La Santa Sede sul rapporto ONU sulla fame nel mondo
In questa settimana, è stato presentato il Rapporto 2019 sullo stato della sicurezza alimentare e della nutrizione nel mondo a New York da FAO, IFAD, UNICEF, World Food Program e Organizzazione Mondiale della Sanità. Il rapporto è parte del monitoraggio dei progressi verso il secondo obiettivo di sviluppo sostenibile, “Fame zero”.
Monsignor Fernando Chica Arellano, osservatore permanente della Santa Sede verso gli organismi ONU sull’alimentazione, ha sottolineato con Vatican News che “l’umanità non ha fatto sufficientemente il suo dovere per i fratelli più poveri”, e che “il rapporto ci sta dicendo che le persone dietro questi numeri non hanno né un presente sereno né un futuro luminoso”.
Secondo il rapporto, ci sono circa 820 milioni di persone che non hanno avuto cibo a sufficienza, 9 milioni in più dello scorso anno, mentre un bambino su sette è sottopeso alla nascita e ci sono 148,9 milioni bambini al di sotto dei cinque anni malnutriti.
“La comunità internazionale – ha detto monsignor Chica Arellano – dovrebbe veramente fare di più.

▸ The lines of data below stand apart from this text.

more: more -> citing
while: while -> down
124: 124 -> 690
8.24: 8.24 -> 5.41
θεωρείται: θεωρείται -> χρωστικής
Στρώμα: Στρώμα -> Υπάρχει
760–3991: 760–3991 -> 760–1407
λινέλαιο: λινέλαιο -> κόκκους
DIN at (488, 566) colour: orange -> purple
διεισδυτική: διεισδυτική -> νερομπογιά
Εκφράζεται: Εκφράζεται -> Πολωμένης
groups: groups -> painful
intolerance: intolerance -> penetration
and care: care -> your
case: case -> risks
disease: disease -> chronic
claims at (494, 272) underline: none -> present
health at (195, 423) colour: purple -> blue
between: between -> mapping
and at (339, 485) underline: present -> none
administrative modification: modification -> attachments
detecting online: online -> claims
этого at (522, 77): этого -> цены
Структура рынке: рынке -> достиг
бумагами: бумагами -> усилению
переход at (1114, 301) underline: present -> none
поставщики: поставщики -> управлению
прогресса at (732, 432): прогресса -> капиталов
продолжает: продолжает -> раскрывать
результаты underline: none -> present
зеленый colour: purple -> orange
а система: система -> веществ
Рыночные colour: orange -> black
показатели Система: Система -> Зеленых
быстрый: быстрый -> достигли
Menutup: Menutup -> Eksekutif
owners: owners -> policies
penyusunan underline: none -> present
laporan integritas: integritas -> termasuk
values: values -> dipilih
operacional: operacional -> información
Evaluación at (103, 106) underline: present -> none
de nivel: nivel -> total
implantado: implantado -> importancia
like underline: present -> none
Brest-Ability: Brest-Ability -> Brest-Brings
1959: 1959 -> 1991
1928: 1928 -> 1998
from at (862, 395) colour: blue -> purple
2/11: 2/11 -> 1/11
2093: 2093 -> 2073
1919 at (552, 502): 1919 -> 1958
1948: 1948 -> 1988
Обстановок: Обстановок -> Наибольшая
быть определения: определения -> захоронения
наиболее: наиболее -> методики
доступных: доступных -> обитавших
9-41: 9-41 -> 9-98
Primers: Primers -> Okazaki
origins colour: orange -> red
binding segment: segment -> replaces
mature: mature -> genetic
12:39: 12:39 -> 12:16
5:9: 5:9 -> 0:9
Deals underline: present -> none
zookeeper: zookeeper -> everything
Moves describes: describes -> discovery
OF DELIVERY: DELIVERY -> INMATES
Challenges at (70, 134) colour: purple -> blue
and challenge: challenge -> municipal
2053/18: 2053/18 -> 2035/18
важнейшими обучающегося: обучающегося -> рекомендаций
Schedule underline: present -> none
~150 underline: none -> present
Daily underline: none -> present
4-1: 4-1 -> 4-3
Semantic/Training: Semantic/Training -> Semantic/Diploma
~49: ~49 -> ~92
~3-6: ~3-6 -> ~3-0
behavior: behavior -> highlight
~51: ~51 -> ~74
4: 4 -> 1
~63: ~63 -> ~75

Manca la volontà, soprattutto nel togliere le cause dovute all’uomo, come i conflitti, la crisi economica e i cambiamenti climatici”.
La Santa Sede sull’inumazione di Franco
Le dichiarazioni del nunzio emerito in Spagna Renzo Fratini sull’esumazione dei resti di Francisco Franco “sono state espresse a titolo personale”. Lo sottolinea una nota del 17 luglio della Sala Stampa della Santa Sede.
La questione dell’esumazione era stata affrontata dal nunzio in una intervista con Europa Press in occasione del suo congedo. “Onestamente – aveva detto - ci sono così tanti problemi nel mondo e in Spagna, perché farlo risorgere? Lo hanno fatto risorgere. Sarebbe stato meglio lasciarlo in pace”
La Sala Stampa ricorda anche il nunzio “ha già smentito, a mezzo stampa, ogni intenzione di esprimere un giudizio su questioni politiche interne”.
Franco è attualmente sepolto nella Valle de los caidos, monumento nazionale dedicato ai caduti della guerra civile spagnola (1936-1939), ma lo scorso 4 giugno la Corte suprema spagnola ha deciso di sospendere la riesumazione dei resti di Francisco Franco, in attesa di valutare il ricorso della sua famiglia, che aveva espresso la volontà di portare le spoglie in uno spazio di loro proprietà nella cripta della cattedrale dell’Almudena di Madrid. Secondo l'esecutivo spagnolo, il cimitero di El Pardo, alla periferia di Madrid, dove è sepolta la moglie, garantiva condizioni di dignità e rispetto. Lo scorso agosto il governo socialista spagnolo aveva infatti approvato un decreto che apriva la strada alla riesumazione dei resti di Francisco Franco.
La Santa Sede ha già espresso la sua posizione in una lettera del Cardinale Pietro Paolin, segretario di Stato, alla vicepresidente del governo spagnolo, Carmen Calvo. La Sala Stampa della Santa Sede aveva fatto sapere che "il cardinale Pietro Parolin non si oppone alla riesumazione di Francisco Franco, se così deciso dalle autorità competenti; ma in nessun momento si è pronunciato sul luogo di sepoltura”.